From the perspective of memory order, #1 and #4 are unordered(in terms of happen-before), so #4 is a possible value read by #1. However, from the perspective of execution, #4 is executed by thread t2 after at least six seconds. That is, #4 hasn't been executed by thread t2 yet at the point when t1 was completed. Although the abstract machine doesn't care about the timeline, it only cares about ordering; however, under the described outcome, #1 reads a value that has not been produced by t2 when t1 is completed. So, I wonder, is the described outcome a conforming observable behavior in the pure abstract machine's perspective?

Solution

This program doesn't check that t1 exits quickly, so the as-if rule allows basically having it both ways: reading the store value from later, but also not actually waiting for it.

One hypothetical mechanism would be value-prediction for the load, only confirmed much later.
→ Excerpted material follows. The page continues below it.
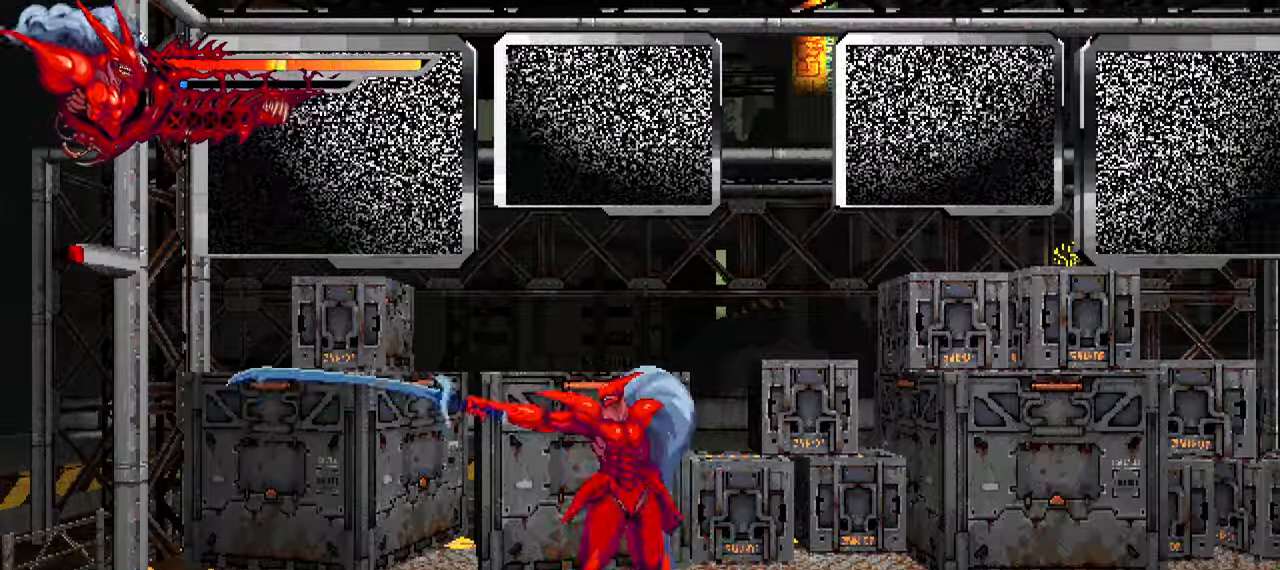
{"buttons": ["SELECT"], "left_stick": "center", "right_stick": "center", "events": [[500, "SELECT", "down"]]}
Real CPUs don't do inter-thread speculation, but the abstract machine doesn't forbid it in most cases, except for the prohibition of out-of-the-blue values. (Which this is not).

Or a machine with a 1 Hz clock so 6000 ms is only a handful of cycles. (Although then you probably couldn't say that t1 exited quickly. That assertion has no formal implications. I guess you could check now() after t1.join() and again after t2.join(), and check that the interval was close to 6 seconds. That wouldn't AFAIK introduce anything that would stop the abstract machine from doing this; now() doesn't sync with anything.)